Land in West central , Ohio runs from around 6,000.00 to 9,000.00 an acre ! Doesn't make any difference whether its tillable or not! Hard to buy in our area unless you've got some big money! If you buy in SE , Ohio where land is cheaper you must drive a couple hours, which makes it much more difficult to hunt during the week, or weekend! But if you live in that area great if can get ground for 1,000-2,000 an acre!



ironman172 said:


> I don't think the farm land is that much and know in the south eastern part of the state it sure isn't....a friend just recently bought 46acres in Vinton county for 62,000....and property tax with no structure on it is very cheap  he has all woods with maybe 2 acres of an open field at the road (where his camper is) it did have a very modest cabin(shed on it) there is land out there, if you look enough ....he might have found that on craig's list and I have seen some on there too in the past....cash is almost a must though or a lot down for land only....he is 1/2 or so from my place as the crow flies and has pigs around it, and the neighbors.....northern Vinton
> 
> I paid 80 thousand for mine 33+ acres mature woods and a nice cabin on it....at 1000 a year property tax a nice get away at 1-15min 62 mile trip, with almost all the comforts of home


----------



## Scum_Frog (Apr 3, 2009)

There is 78 acres for sale up by me for sale thats beautiful.....has two stocked ponds on it, a creek and big deer.....almost all woods but one small crp field where the ponds are.....i'd love to buy it but im not paying the asking price of $500,000. Its insane.


----------



## Slatebar (Apr 9, 2011)

Just curious, any guesstimate what would a 79 acre track of land (75/25 woods/pasture) lease for a year...Hunting rights only. Located on the Jackson- Gallia County line. All fenced and has not been hunted in past 10 or so years...Also does anyone know how much a landowner's insurance would increase if leasing hunting land ?


----------



## weasel (Mar 25, 2007)

$15.00 to 20.00 dollars and acre includes wood and pasture


----------



## weasel (Mar 25, 2007)

you can get liability insurance from a insurance agent


----------



## cec330 (Jul 30, 2013)

Hunting leases drove me clean out of hunting. Bought my house in 1997 had permission from two land owners with combined 367 acres to hunt. 2001 one of farms was sold to a well known gun store owner in Columbus and Hebron he shut it down leases it out. The other farm sold 2012 samething happen shut it down to local hunters all out of state people now. Pretty bad people will shut there neighbors off like that. I quit buying hunting license in 2011, and prolly will never buy another.


----------



## Shaun69007 (Sep 2, 2009)

HMMM I am pretty sure I know the area that you live.  I am not to far from you.



cec330 said:


> Hunting leases drove me clean out of hunting. Bought my house in 1997 had permission from two land owners with combined 367 acres to hunt. 2001 one of farms was sold to a well known gun store owner in Columbus and Hebron he shut it down leases it out. The other farm sold 2012 samething happen shut it down to local hunters all out of state people now. Pretty bad people will shut there neighbors off like that. I quit buying hunting license in 2011, and prolly will never buy another.


----------



## cec330 (Jul 30, 2013)

Don't mean no disrespect if they are friends of yours Shaun but hopefully them neighbors don't need my help for anything cause they'll be on there own.


----------



## Slatebar (Apr 9, 2011)

cec330 said:


> Hunting leases drove me clean out of hunting. Bought my house in 1997 had permission from two land owners with combined 367 acres to hunt. 2001 one of farms was sold to a well known gun store owner in Columbus and Hebron he shut it down leases it out. The other farm sold 2012 samething happen shut it down to local hunters all out of state people now. Pretty bad people will shut there neighbors off like that. I quit buying hunting license in 2011, and prolly will never buy another.

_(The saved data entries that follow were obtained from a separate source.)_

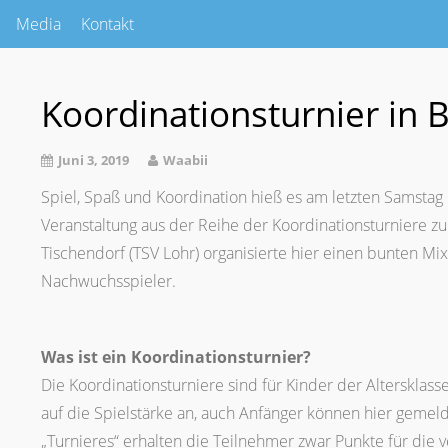
Media
Kontakt
Koordinationsturnier in 
Juni 3, 2019
Waabii
Spiel, Spaß und Koordination hieß es am letzten Samstag in
Veranstaltung aus der Reihe der Koordinationsturniere z
Tischendorf (TSV Lohr) organisierte hier einen bunten Mi
Nachwuchsspieler.
Was ist ein Koordinationsturnier?
Die Koordinationsturniere sind für Kinder der Altersklas
auf die Spielstärke an, auch Anfänger können hier gemel
„Turnieres“ erhalten die Teilnehmer zwar Punkte für die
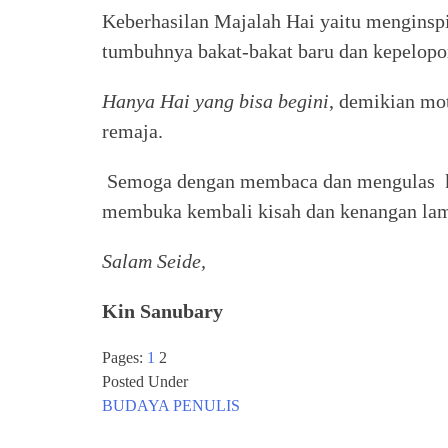
Keberhasilan Majalah Hai yaitu menginsp
tumbuhnya bakat-bakat baru dan kepelopo
Hanya Hai yang bisa begini
, demikian mo
remaja.
Semoga dengan membaca dan mengulas ke
membuka kembali kisah dan kenangan la
Salam Seide,
Kin Sanubary
Pages:
1
2
Posted Under
BUDAYA
PENULIS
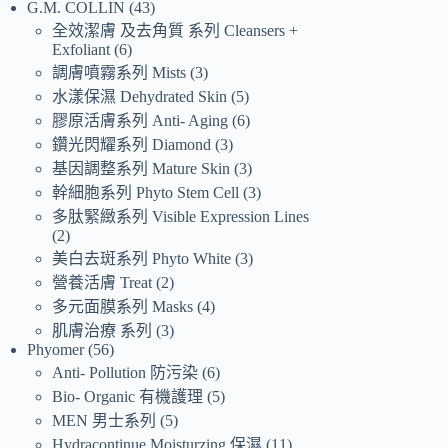
G.M. COLLIN
43
全效潔膚 及去角質 系列 Cleansers +
Exfoliant
6
調膚噴霧系列 Mists
3
水漾保濕 Dehydrated Skin
5
膠原活膚系列 Anti- Aging
6
鑽光閃耀系列 Diamond
3
基因調整系列 Mature Skin
3
幹細胞系列 Phyto Stem Cell
3
多肽緊緻系列 Visible Expression Lines
2
美白去斑系列 Phyto White
3
營養活膚 Treat
2
多元面膜系列 Masks
4
肌膚治療 系列
3
Phyomer
56
Anti- Pollution 防污染
6
Bio- Organic 有機護理
5
MEN 男士系列
5
Hydracontinue Moisturzing 保濕
11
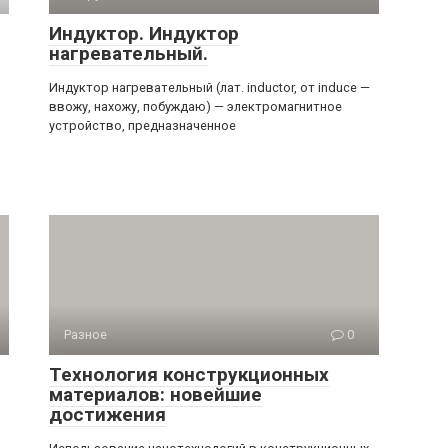
Индуктор. Индуктор
нагревательный.
Индуктор нагревательный (лат. inductor, от induce —
ввожу, нахожу, побуждаю) — электромагнитное
устройство, предназначенное
Разное
0
Технология конструкционных
материалов: новейшие
достижения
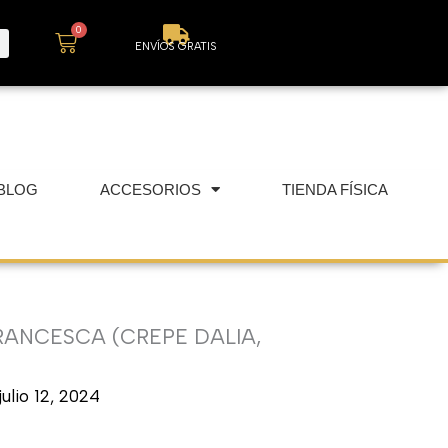
0
Carrito
ENVÍOS GRATIS
BLOG
ACCESORIOS
TIENDA FÍSICA
RANCESCA (CREPE DALIA,
julio 12, 2024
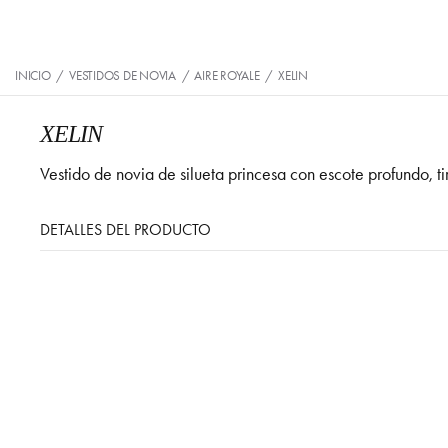
INICIO
/
VESTIDOS DE NOVIA
/
AIRE ROYALE
/
XELIN
XELIN
Vestido de novia de silueta princesa con escote profundo, ti
DETALLES DEL PRODUCTO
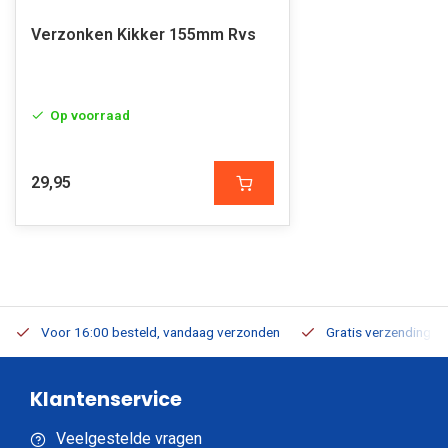
Verzonken Kikker 155mm Rvs
Op voorraad
29,95
Voor 16:00 besteld, vandaag verzonden
Gratis verzending v.a
Klantenservice
Veelgestelde vragen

So , in order to be a good neighbor a landowner has to open his property to anyone and everyone in the neighborhood ?  ,


----------



## cec330 (Jul 30, 2013)

Not always but when I hunted that property long long long before either of those neighbors came around, you shud atleast allow me to walk across the street and shoot a doe to feed my family I told both of those neighbors I would not shoot a buck because I know it's ther lively good and that's how they pay there bills and feed there families, but neither would allow me. So yes to be a good neighbor you give in your neighbors time of need and you take from your neighbors help when you need it and it's offered. Do unto others as you would have other do unto you


----------



## Slatebar (Apr 9, 2011)

To a point I agree with you. I am Old School right out of the hills of Eastern Ky, Southern Wv. And I agree on helping, and will help anyone I can to a certain point.. But somewhere along the line people have changed. Dollar signs do strange thing to people. You open your property to even a lifelong friend and he does something stupid and next thing you know you are targeted with a lawsuit. I know if it is hunting related usually the suit will be tossed , but land owner is still stuck with a lawyer bill to to protect himself.. I have been there, though not hunting related.. Sad that the world has came to what it is..


----------



## cec330 (Jul 30, 2013)

I also am old school if I hurt myself it's my fault not the land owners fault and both of these neighbors were told by person that they bought property from that I hunted the land I cut firewood on both properties and neither former owner ever had a problem with me. I offered to sign a paper and have it notarized to release them of any liability. I understand how a land owner could be cautious about people not being on ther property but at the same time they willingly and gladly let people from other states that they most likely have never met and know nothing about hunt ther property just because they have fists full on money, and that's where the bs gets pretty deep


----------



## Shaun69007 (Sep 2, 2009)

cec330 said:


> Don't mean no disrespect if they are friends of yours Shaun but hopefully them neighbors don't need my help for anything cause they'll be on there own.


No disrespect taken. Its just funny to me because I have heard the same thing from people I know that live out there..


----------